EXTRACT:
"""

Immigration Provisions of the Violence Against Women Act (VAWA)



William A. Kandel
Analyst in Immigration Policy

The Immigration and Nationality Act (INA) includes provisions to assist foreign nationals who have been victims of domestic abuse. These provisions, initially enacted by Congress with the Immigration Act of 1990 and the Violence Against Women Act (VAWA) of 1994, afford benefits to abused foreign nationals and allow them to self-petition for lawful permanent resident (LPR) status independently of the U.S. citizen or LPR relatives who originally sponsored them. Congress reauthorized VAWA with the Battered Immigrant Women Protection Act of 2000, which also created the U visa for foreign national victims of a range of crimes—including domestic abuse—who assisted law enforcement. A second reauthorization in 2005 added protections and expanded eligibility for abused foreign nationals. Authorization for appropriations for the programs under VAWA expired in 2011.

The 112
th Congress passed two bills, S. 1925 and H.R. 4970, reauthorizing most VAWA programs, among other provisions. Despite containing some related immigration provisions, H.R. 4970 differed in substantive ways from S. 1925. It did not extend protections to new groups to the same extent as S. 1925 and included more restrictions with the purpose of curtailing immigration fraud. Most notably, it maintained the annual number of U visas at its current limit of 10,000, in contrast with S. 1925, which would have increased the number to 15,000. To fund the increase in U visas, S. 1925 included a revenue provision that created a “blue slip” procedural complication. Negotiations stalled between the chambers, and neither bill was enacted into law.

In the 113
th Congress, the Senate passed S. 47, as amended on February 12, 2013. In the House, H.R. 11 was referred to committee. The VAWA-related immigration provisions, similar in both bills, are comparable to those found in S. 1925 from the previous Congress. On February 22, 2013, the House Committee on Rules issued its Committee Print 113-2 for S. 47—Violence Against Women Reauthorization Act of 2013, Text of Amendment in the Nature of a Substitute.

"""

EXERCISE SET:
(A) According to the VAWA overview, what is the current annual limit on U visas?
(B) Reproduce the stretch of the VAWA overview from "The Immigration and" through "expired in 2011.".

SUPPLIED INFORMATION:
"""

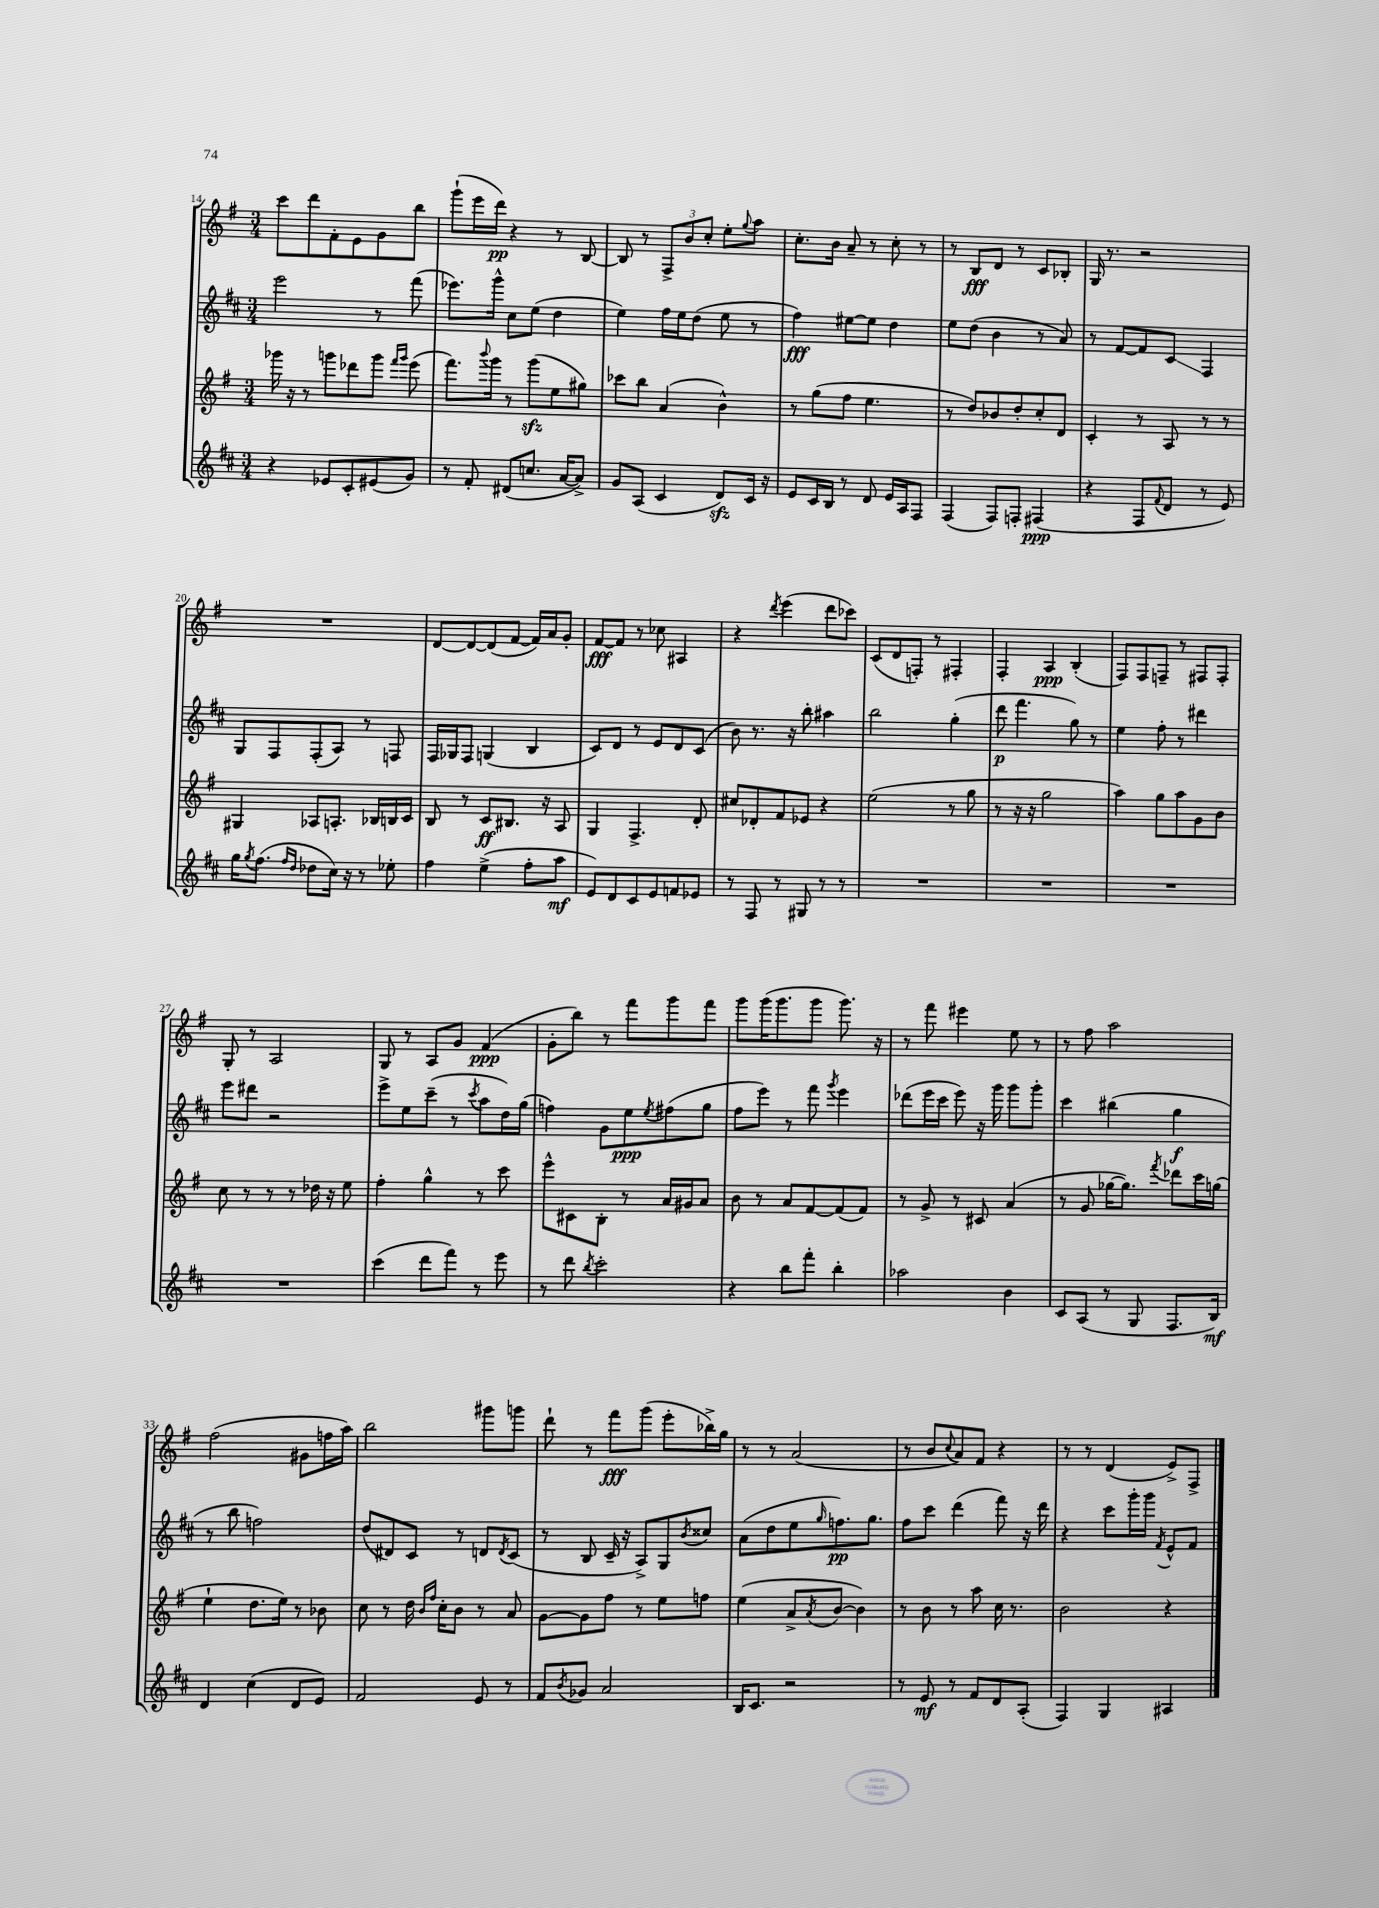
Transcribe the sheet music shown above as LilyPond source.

<<
\new StaffGroup <<
\new Staff = "s0" {
    \clef treble \key g \major \numericTimeSignature \time 3/4
    c'''8 d'''8 fis'8-. e'8 g'8 b''8 |
    g'''8-!( e'''16 d'''16\pp) r4 r8 b8~ |
    b8 r8 \tuplet 3/2 { fis8-> b'8 c''8-. } e''8-. \appoggiatura { g''8 } a''8 |
    c''8.-. b'16 a'8-- r8 c''8-. r8 |
    r8 b8\fff d'8 r8 c'8 bes8-. |
    g16 r8. r2 |
    R2. |
    d'8~ d'8~ d'8( fis'8~ fis'16) a'16 g'8-. |
    fis'8~\fff fis'8 r8 ces''8 ais4 |
    r4 \acciaccatura { d'''8 } e'''4( d'''8 ces'''8) |
    c'8( d'8 f8-.) r8 fis4-. |
    fis4-. a4\ppp b4-.( |
    fis8) fis8 f8-- r8 fis8 fis8-. |
    g8-. r8 a2 |
    g8 r8 a8 g'8 fis'4\ppp( |
    g'8-. b''8) r8 fis'''8 g'''8 fis'''8 |
    g'''8 g'''16( g'''8. g'''8 g'''8.) r16 |
    r8 fis'''8 eis'''4 e''8 r8 |
    r8 fis''8 a''2 |
    fis''2( gis'8 f''16 a''16) |
    b''2 gis'''8 g'''8 |
    d'''8-! r8 fis'''8\fff g'''8( e'''8-. bes''16->) g''16 |
    r8 r8 a'2( |
    r8 b'8 \appoggiatura { c''8 } a'8) fis'8 r4 |
    r8 r8 d'4( e'8->) fis8-> \bar "|." |
}
\new Staff = "s1" {
    \clef treble \key d \major \numericTimeSignature \time 3/4
    e'''2 r8 fis'''8( |
    ees'''8.) g'''16-^ cis''8 e''8( d''4 |
    e''4) fis''16 e''16 d''8( e''8 r8 |
    fis''4\fff) eis''8~ eis''8 d''4 |
    e''8 d''8( b'4 r8 a'8) |
    r8 fis'8~ fis'8 cis'8\glissando fis4 |
    g8 fis8 fis8-.( a8) r8 f8 |
    fis16 ges16 fis8 g4( b4 |
    cis'8) d'8 r8 e'8 d'8 cis'8( |
    b'8) r8. r16 b''8-. ais''4 |
    b''2 g''4-.( |
    d'''8\p fis'''4. g''8) r8 |
    e''4 fis''8-. r8 dis'''4 |
    e'''8 dis'''8 r2 |
    e'''8-> e''8 cis'''8--( r8 \acciaccatura { cis'''8 } a''8 d''16) g''16( |
    f''4) g'8 e''8\ppp \acciaccatura { e''8 } fis''8( g''8 |
    fis''8 e'''8) r8 fis'''8 \acciaccatura { g'''8 } e'''4 |
    des'''8( e'''16 cis'''16 e'''8) r16 g'''16 g'''8 g'''8-. |
    cis'''4 bis''4( g''4\f |
    r8 b''8 f''2) |
    d''8( dis'8) cis'8 r8 d'8 \acciaccatura { d'8 } cis'8( |
    r8 b8 cis'16-- r16 a8->) g8 \acciaccatura { b'8 } cisis''8 |
    a'8( d''8 e''8 \grace { g''16 } f''8.\pp) g''8. |
    fis''8 cis'''8 d'''4( fis'''8) r16 d'''16 |
    r4 cis'''8 g'''16-. g'''16 \acciaccatura { fis'8 } e'8-^ fis'8 \bar "|." |
}
\new Staff = "s2" {
    \clef treble \key g \major \numericTimeSignature \time 3/4
    ges'''16 r16 r8 g'''8 des'''8 g'''8 \grace { fis'''16 g'''16 } e'''8( |
    fis'''8.) \appoggiatura { b'''8 } g'''16 r8 g'''8\sfz( e''8 gis''8) |
    ces'''8 b''8 a'4( b'4-^) |
    r8 g''8( fis''8 e''4. |
    r8 d''8) bes'8 d''8-. c''8-. d'8 |
    c'4-. r8 a8 r8 r8 |
    gis4 aes8 a8.-. bes16 b16 c'16 |
    b8 r8 c'8\ff bis8. r16 a8 |
    g4 fis4.-> d'8-. |
    cis''8 des'8-. fis'8 ees'8 r4 |
    e''2( r8 g''8 |
    r8 r16 r16 g''2 |
    a''4) g''8 a''8 g'8 b'8 |
    c''8 r8 r8 r8 des''16 r16 e''8 |
    fis''4-. g''4-^ r8 c'''8 |
    e'''8-^ cis'8 b8-. r8 a'16 gis'16 a'8 |
    b'8 r8 a'8 fis'8~ fis'8( fis'8) |
    r8 g'8-> r8 cis'8 a'4( |
    r8 g'8 ges''16~ ges''8.) \acciaccatura { fis'''8 } des'''8 c'''16 g''16( |
    e''4-! d''8. e''16) r8 bes'8 |
    c''8 r8 d''16 \grace { b'16 fis''16 } c''16-. b'8 r8 a'8 |
    g'8~ g'8 fis''8 r8 e''8 f''8 |
    e''4( a'8-> \acciaccatura { a'8 } b'8~ b'4) |
    r8 b'8 r8 a''8 c''16 r8. |
    b'2 r4 \bar "|." |
}
\new Staff = "s3" {
    \clef treble \key d \major \numericTimeSignature \time 3/4
    r4 ees'8 cis'8-. eis'8( g'8) |
    r8 fis'8-. dis'8( c''8. a'16~ a'8->) |
    g'8 a8( cis'4 d'8\sfz) cis'16 r16 |
    e'8 cis'16 b16 r8 d'8 e'16 a16 fis8 |
    fis4( fis8) f8-. fis4\ppp( |
    r4 fis8 \appoggiatura { fis'8 } d'8 r8 e'8) |
    g''16 \acciaccatura { g''8 } fis''8.( \grace { fis''16 d''16 } des''8 cis''16) r16 r8 ees''8-. |
    fis''4 e''4->( fis''8-. a''8\mf |
    e'8) d'8 cis'8 e'8 f'8 ees'8 |
    r8 fis8 r8 gis8 r8 r8 |
    R2. |
    R2. |
    R2. |
    R2. |
    cis'''4( d'''8 fis'''8) r8 e'''8 |
    r8 d'''8 \acciaccatura { b''8 } cis'''2-. |
    r4 b''8 fis'''8-. b''4-. |
    aes''2 b'4 |
    cis'8 a8( r8 g8 fis8. b16\mf) |
    d'4 cis''4( d'8 e'8) |
    fis'2 e'8 r8 |
    fis'8 \acciaccatura { b'8 } ges'8 a'2 |
    b16 cis'8. r2 |
    r8 e'8\mf r8 fis'8 d'8 a8-.( |
    fis4) g4 ais4 \bar "|." |
}
>>
>>
\layout { \context { \Score currentBarNumber = #14 } }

"""

COMPLETED EXERCISE:
(A) 10,000

(B)
The Immigration and Nationality Act (INA) includes provisions to assist foreign nationals who have been victims of domestic abuse. These provisions, initially enacted by Congress with the Immigration Act of 1990 and the Violence Against Women Act (VAWA) of 1994, afford benefits to abused foreign nationals and allow them to self-petition for lawful permanent resident (LPR) status independently of the U.S. citizen or LPR relatives who originally sponsored them. Congress reauthorized VAWA with the Battered Immigrant Women Protection Act of 2000, which also created the U visa for foreign national victims of a range of crimes—including domestic abuse—who assisted law enforcement. A second reauthorization in 2005 added protections and expanded eligibility for abused foreign nationals. Authorization for appropriations for the programs under VAWA expired in 2011.